Work order 1: In the blog post about a cancer checkup in Boston, substitute "rut" for "funk" and give the part that opens with the words containing "So……we have been" and closes with "headlining here soon." again.
Work order 2: What reason does the blog post about a cancer checkup in Boston give for the writer's elevated kidney functions?

____ Selected extract

Boston was a cross between a war zone and the apocalypse. Everyone and I mean everyone, had a mask on. Floors and doors were marked, my usual path rerouted through a screening process. Security was everywhere and strictly enforced. I passed go and got my sticker to enter the building. The usually packed elevators were restricted to 5 people. I can see why Massachusetts is flattening the curve. This is serious business and no one is protesting that they have to wear a mask for god almighty sake. Every time I see a protestor screaming about their right to freedom I want to scream obscenities (well, I kinda do). Just wear a mask and shut up. Not everything is about YOU.
Once I got my injection of the radioactive tracer for my Pet Scan, the lab nurse arrived for my blood work to save me a trip to the lab. It was afternoon and after fasting from the night before, I was spacy and out of it. I think I fell asleep in the machine. Next, I headed outside to walk to Brigham and Women’s to get a sandwich. I gotta say I am not used to navigating anything solo at this point in my life. I found my way to the door and was greeted by an officious young woman who demanded my cell phone and made me down load an app and enter my info in order to gain entrance. I was rerouted again, got another sticker (so colorful, I feel 10), and found my way to Au Bon Pain which was like entering a giant wrapped cellophane package. Crikey.
Iced coffee and a sandwich later, I revived enough to return to Cancer land and up to the lady cancer floor. No one was there. It was a ghost town with chairs oddly lashed together and spaced out. More hand sanitizer and another tracking device, more vital measurements to see if I have shrunken, and finally I got to the room where it happens (see, Hamilton humor there). Dr. Rachel whooshed in, Tim face timed and we were in business. My Pet Scan was Great!!!!! Still no evidence of active cancer despite noting I had broken my 11th rib (huh?), my adrenal glands had gotten smaller and my kidney functions were elevated by all the Tylenol I have been taking for my face pain. I know more about the inside of my body than most people learn in a lifetime! Yet, I almost couldn’t embrace this good news fully after all the events leading up to it and not having Blanket with me. It never gets easier after all this time. I have had cancer for over 18 years, 5 of them metastatic. It still is beyond hard on every level.
On another note, I wanted to mention the passing of one of the very best people I have ever met. My young friend, Erin died of MBC at age 35 and left three children under 11. She was one in a million and someone you could never forget. I will always miss her and her infectious personality.
Lots of doings at Metavivor where editing their blog has kept me busy all winter. More news about that later.
So……we have been licking our wounds and sulking plenty. My face hurts and Tim’s energy is zapped. We gotta get out of this funk. We should be happier but meh. I finally got Tim out for a walk yesterday, the kids will be around on the weekend. The sun will be out. We will find our groove. Today I am de-tagging baby clothes and washing them in Dreft for baby mama. Tim is watching old Hitchcock movies. He will be back to railing against baby orange soon.
Remember to get out there and live life to the fullest, or in our case, on full tilt. It gets better. Baby Jack will be headlining here soon.

________
____ Data provided

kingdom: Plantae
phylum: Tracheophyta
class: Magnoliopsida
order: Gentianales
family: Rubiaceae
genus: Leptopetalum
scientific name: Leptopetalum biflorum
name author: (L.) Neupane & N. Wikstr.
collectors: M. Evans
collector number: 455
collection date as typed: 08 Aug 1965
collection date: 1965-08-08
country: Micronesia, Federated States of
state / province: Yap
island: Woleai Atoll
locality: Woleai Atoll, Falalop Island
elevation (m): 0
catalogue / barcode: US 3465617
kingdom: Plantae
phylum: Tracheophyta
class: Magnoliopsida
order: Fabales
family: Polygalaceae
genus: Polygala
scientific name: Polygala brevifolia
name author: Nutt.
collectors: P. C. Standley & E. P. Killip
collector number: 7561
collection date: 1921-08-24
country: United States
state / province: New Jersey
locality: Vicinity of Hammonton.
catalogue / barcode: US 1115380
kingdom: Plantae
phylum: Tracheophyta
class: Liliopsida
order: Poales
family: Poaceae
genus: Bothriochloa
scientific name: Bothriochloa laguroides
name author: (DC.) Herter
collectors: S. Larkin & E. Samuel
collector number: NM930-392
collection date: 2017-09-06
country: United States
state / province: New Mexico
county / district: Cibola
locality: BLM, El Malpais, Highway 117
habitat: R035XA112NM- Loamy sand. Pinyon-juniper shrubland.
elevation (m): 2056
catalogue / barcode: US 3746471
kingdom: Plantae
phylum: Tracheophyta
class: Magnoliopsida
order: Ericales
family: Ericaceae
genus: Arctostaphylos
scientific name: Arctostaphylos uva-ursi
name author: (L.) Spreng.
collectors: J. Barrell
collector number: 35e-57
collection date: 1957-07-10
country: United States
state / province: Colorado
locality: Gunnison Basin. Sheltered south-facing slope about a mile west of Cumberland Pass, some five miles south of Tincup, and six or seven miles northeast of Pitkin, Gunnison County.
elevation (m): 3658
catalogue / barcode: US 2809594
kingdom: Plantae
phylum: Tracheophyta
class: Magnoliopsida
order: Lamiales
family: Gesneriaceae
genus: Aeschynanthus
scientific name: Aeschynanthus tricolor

________

Result 1:
So……we have been licking our wounds and sulking plenty. My face hurts and Tim’s energy is zapped. We gotta get out of this rut. We should be happier but meh. I finally got Tim out for a walk yesterday, the kids will be around on the weekend. The sun will be out. We will find our groove. Today I am de-tagging baby clothes and washing them in Dreft for baby mama. Tim is watching old Hitchcock movies. He will be back to railing against baby orange soon.
Remember to get out there and live life to the fullest, or in our case, on full tilt. It gets better. Baby Jack will be headlining here soon.

Result 2: They were elevated by all the Tylenol the writer had been taking for face pain.